Die meer abstracte overpeinzingen van Saint-Exupéry vond ik nog boeiender dan het verslag van de krijgshandelingen. Zij hebben betrekking op nog altijd actuele begrippen als mens-zijn, gemeenschapszin, de absurditeit en de zin van oorlog. Maar ook – het boek is immers van na de Franse capitulatie – op begrippen en emoties die nu misschien minder tot de verbeelding spreken, zoals nederigheid, opoffering, het vaderland, het verwerken van de nederlaag van een beschaafd land tegen een barbaars regime: “Ik begrijp de betekenis van nederigheid. Het is niet jezelf kleineren. Het is de grondslag van ons handelen. Als ik, om mezelf vrij te pleiten, mijn tegenslagen op het noodlot schuif, onderwerp ik me aan het noodlot. Schuif ik ze op verraad, dan onderwerp ik me aan verraad. Maar als ik mijn schuld op me neem, maak ik aanspraak op wat ik als mens vermag. Dan heb ik invloed op hetgeen waartoe ik behoor. Dan maak ik deel uit van de gemeenschap.”

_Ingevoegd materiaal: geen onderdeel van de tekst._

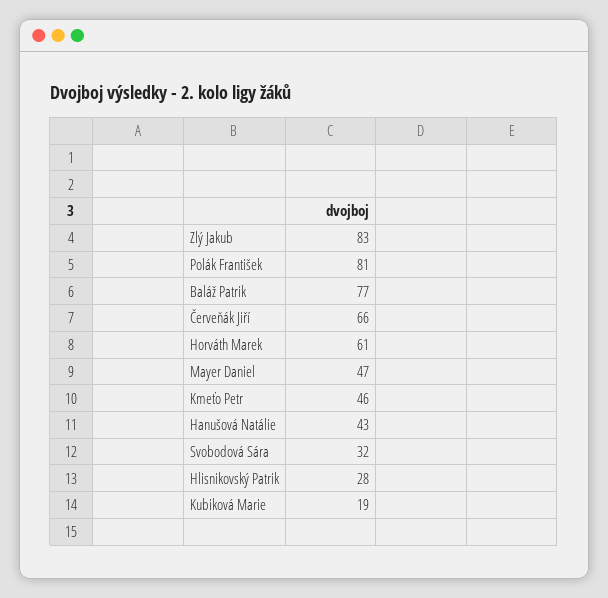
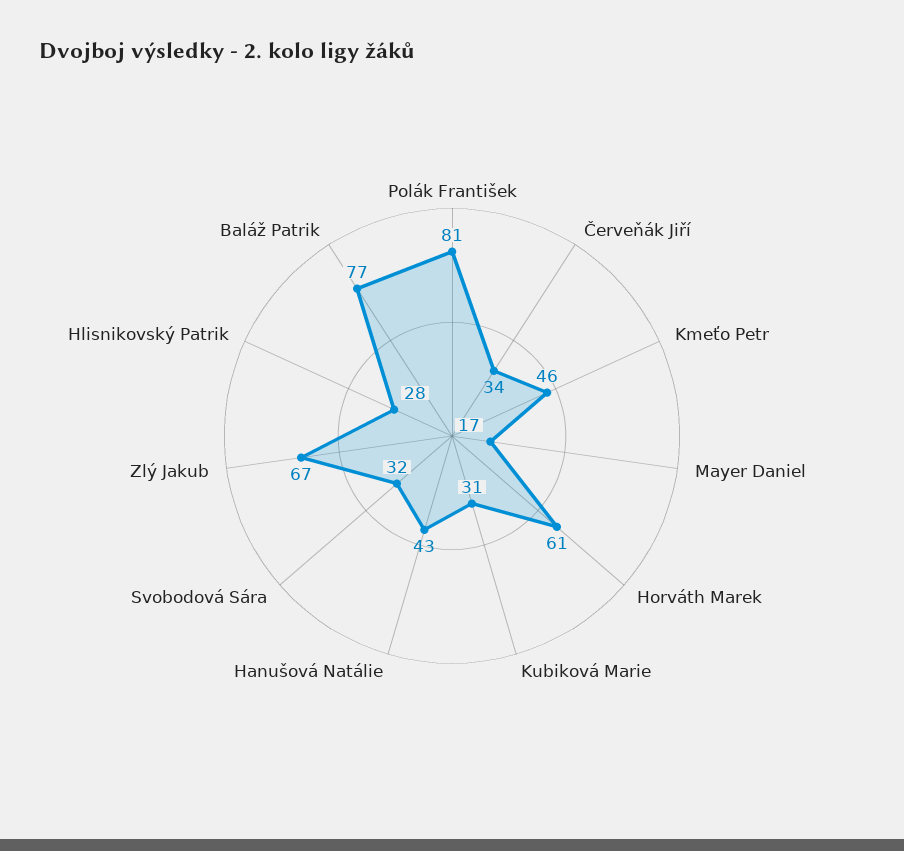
Zlý Jakub: 83 -> 67
Červeňák Jiří: 66 -> 34
Mayer Daniel: 47 -> 17
Kubiková Marie: 19 -> 31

De Nederlandse lezer van nu kan bovendien de laatste vijftig bladzijden van het boek bijna niet anders lezen dan als een waarschuwing, bijna zestig jaar voor dato, tegen het gedachtegoed van de hedendaagse Nederlandse PVV. Die partij heeft Saint-Exupéry natuurlijk nooit gekend, maar de denkwijze die aan haar wereldbeeld ten grondslag ligt, was hem zijn leven lang volstrekt vreemd: “Burgers in mijn samenleving die van mij verschillen krenken me geenszins, ze verrijken me.”